I mean, when you think about it, It’s most likely part of your nature to be hard on yourself….

……most things that you do in your life have a certain level of competition baked into the process, and being in competition, albeit a wonderful thing on many levels, can often be misconstrued for being in comparison.

And this is where the slope gets slippery…..

What type of job do you have?

How much money do you make?

Do you have a family?

Are you doing what you love?

All of these are very fair questions on the surface, but inevitably, either consciously, or subconsciously, force you to compare yourself to others.

And if they don’t force you to compare yourself to others, they force you to compare yourself to the things that you SHOULD be doing differently.

And when you SHOULD on yourself, things can get really messy.

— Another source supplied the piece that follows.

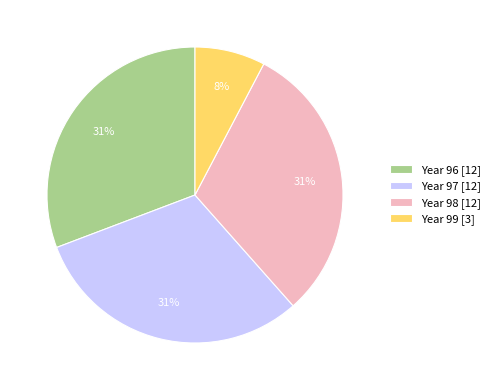

Do Year 97 [12] and Year 99 [3] together represent more than half of the pie?

No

I should have a different job.

I should make more money.

I should have a family.

I should be doing what I love.

When you reside in the place of comparing yourself to others, or in the SHOULD statements, you’re essentially residing is in the place of, “I’m not good enough”.

Does this sound familiar?

From all the coaching work that I’ve done with people, I think it’s fair to say that this way of relating to oneself has become an epidemic.

And it makes sense!…..

…..when you consider how much shit you’re being force fed that tells you, “hey dude, you’re not good enough.”.….guess what…..you start to believe it!

So, the next question I ask people after the, “Are you hard on yourself?” question, is, “Do you give yourself compassion?”

The responses I get from people vary – most often, people aren’t sure if they do, or don’t know how to do it.

So, if you find yourself in the “I’m not good enough” place, there’s a really simple, and effective 3-step formula to give yourself compassion:

1. The first step is to recognize that the “I’m not good enough” statement is a judgement you’re holding against yourself.

2. The second step is to forgive yourself for the judgement, “I forgive myself for judging myself for not being good enough.”

3. The third step is to speak the truth, “The truth is that I’m amazing”, or whatever, resounding positive affirmation works best for you.

I learned this 3-step process from one of my teachers and use it frequently with myself and my clients.

It may feel a little corny, or uncomfortable at first, but is incredibly effective.

Take notice if you find yourself in comparison this week – try on the 3 step process. Let me know how it goes.